Elements are added in turn to the game semi-randomly. You roll a huge mitful of dice – four for each player, and people take it in turns to take a die from the rolled pile and buy an item from the playset, building a network of relationships and details to serve as the framework for the story you tell. Only after you get the framework of the situation fleshed out to you decide who your characters are, based on the relationships you’ve built.

So, in our game we wound up with:

  • Frank Dodd, a corrupt, divorced police officer
  • K. C. Montana, a war hero seeking to uncover the corruption in the city
  • Martin Thornton, studio owner, Frank’s patron, and K. C.’s father-in-law
  • Max Shirley, bookstore owner and sparring partner of his war buddy, K. C.
  • Margaret Phelps, Frank’s ex-wife, and Max’s employee

Game play runs in a series of scenes that players create in turns. Players can choose either to establish the scene, in which case the rest of the players decide whether the outcome is positive or negative, or to resolve the scene, choosing positive or negative outcomes themselves, while the rest of the players set the scene.
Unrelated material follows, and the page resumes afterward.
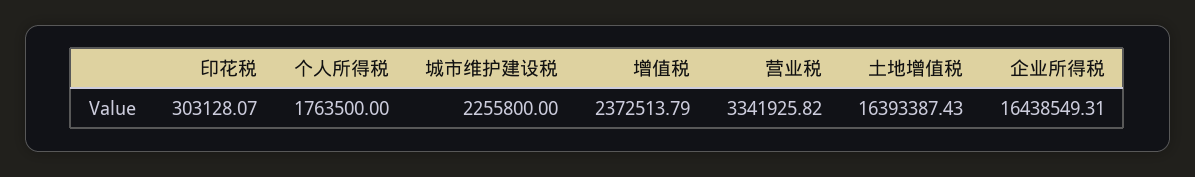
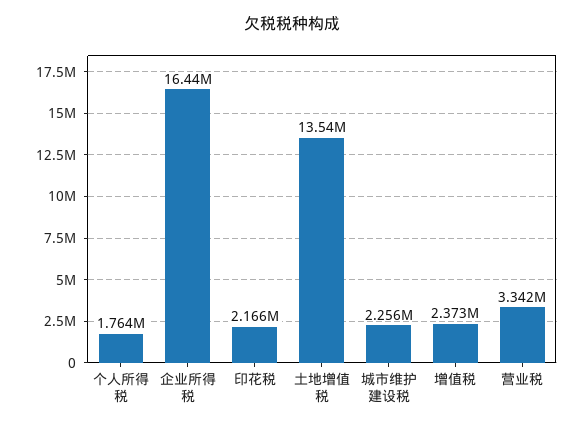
印花税: 303128.07 -> 2166000
土地增值税: 16393387.43 -> 13540000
After each character gets two focus scenes, the first act ends, and the group introduces a couple of complications that really make things go south. Another round of two focus scenes per character, and the second act ends.

Now, if you’ve been using the details created in the set-up phase, things will have degenerated massively by this point, probably to the destruction of at least one or two of the characters. In our game, a love square had formed around Margaret, with Max and Frank intensely jealous of (married) K. C. and his attentions. Frank kept trying to win her back, and Max went to Thornton to report that K. C. was cheating on Thornton’s daughter (“We have a mutual problem…”). Frank and K. C., after initially trying to kill each other, (Max to Frank: “We have a mutual problem…”) wound up uniting to bring down Thornton after Max’s betrayal was revealed. Frank wound up shooting Thornton, Margaret got a little knocked around, and K. C.’s gun was found at the scene of the shooting.
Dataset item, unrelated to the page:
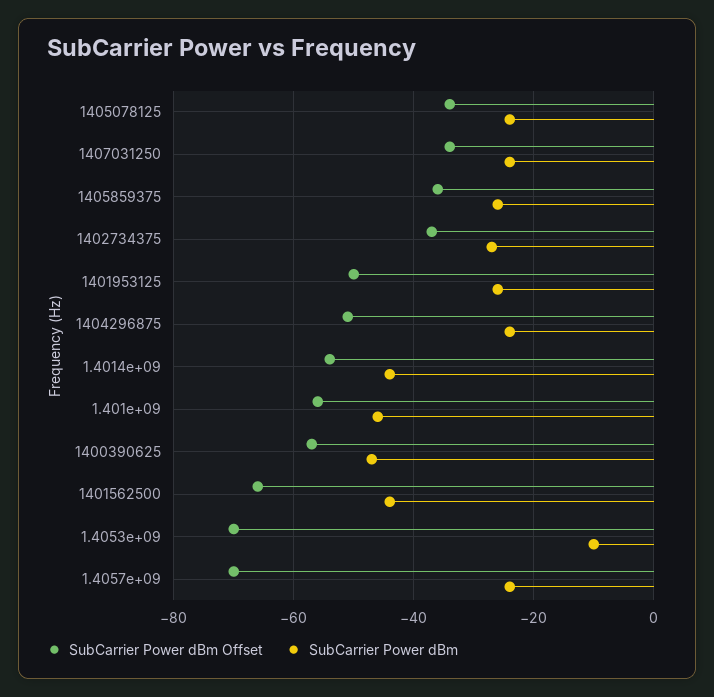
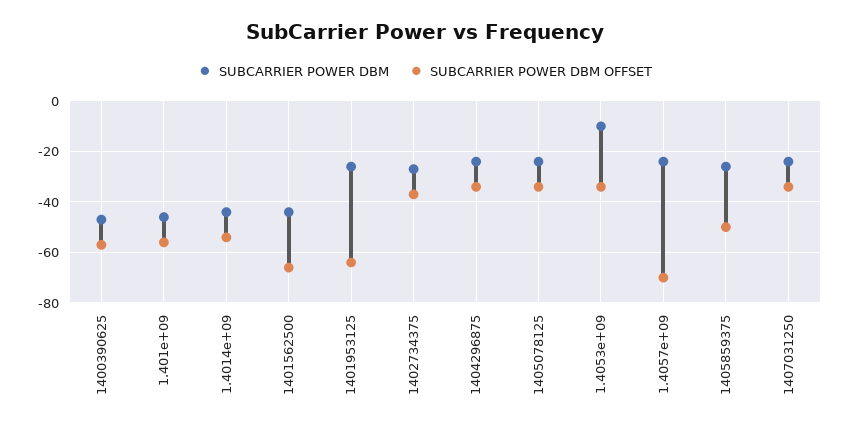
SubCarrier Power dBm Offset, 1405859375: -35 -> -50
SubCarrier Power dBm Offset, 1401953125: -50 -> -65
SubCarrier Power dBm Offset, 1404296875: -50 -> -35
SubCarrier Power dBm Offset, 1.4053e+09: -70 -> -35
So, as play progresses through the scenes, characters accumulate dice: black dice for negative outcomes, white dice for positive ones. When the second act is over, it’s time for the aftermath. Each player rolls the dice for his or her character to see, basically, how screwed he or she is. The wrap-up is then narrated in turn as a montage by each player, describing how each character meets his or her come-uppance.

For our group, only Margaret came out ahead, moving to San Francisco to start a new life. Thornton was dead, and Montana had become what he hated most, taking over his father-in-law’s businesses, both legitimate and otherwise. Frank was a broken shell of a man, firmly under Montana’s thumb, and Max… Max wound up pretty much back where he started, hiring a new attractive clerk for his store.

From start to finish, the game took about two to two-and-a-half hours. It ran very smoothly, and all the rules were easy to understand. I was the only one who had read the entire book, so I acted as facilitator, as well as playing Margaret – the game doesn’t have a GM. Easy to pick up, minimal prep, and fast to play. It was a hoot.

Now, as I was starting to explain the rules to the others, it was pointed out to me that the author, Jason Morningstar, was sitting at the table behind us playing AD&D. When we finished our game, we rudely interrupted his to tell him how much we had enjoyed Fiasco, and he was very gracious.

So, good game. Pick it up.

**Edit** I was wrong. It was actually Steve Segedy, not Jason Morningstar, whom we accosted at two in the morning while he was playing AD&D. Still, he was very gracious with a bunch of late-night fanboys, and also forgiving of my misidentification of him. It was late, and I didn’t read his badge – one of the players pointed to him and said, “It’s his game,” and I leaped to entirely the wrong conclusion. So, sorry about that, Steve. No hard feelings?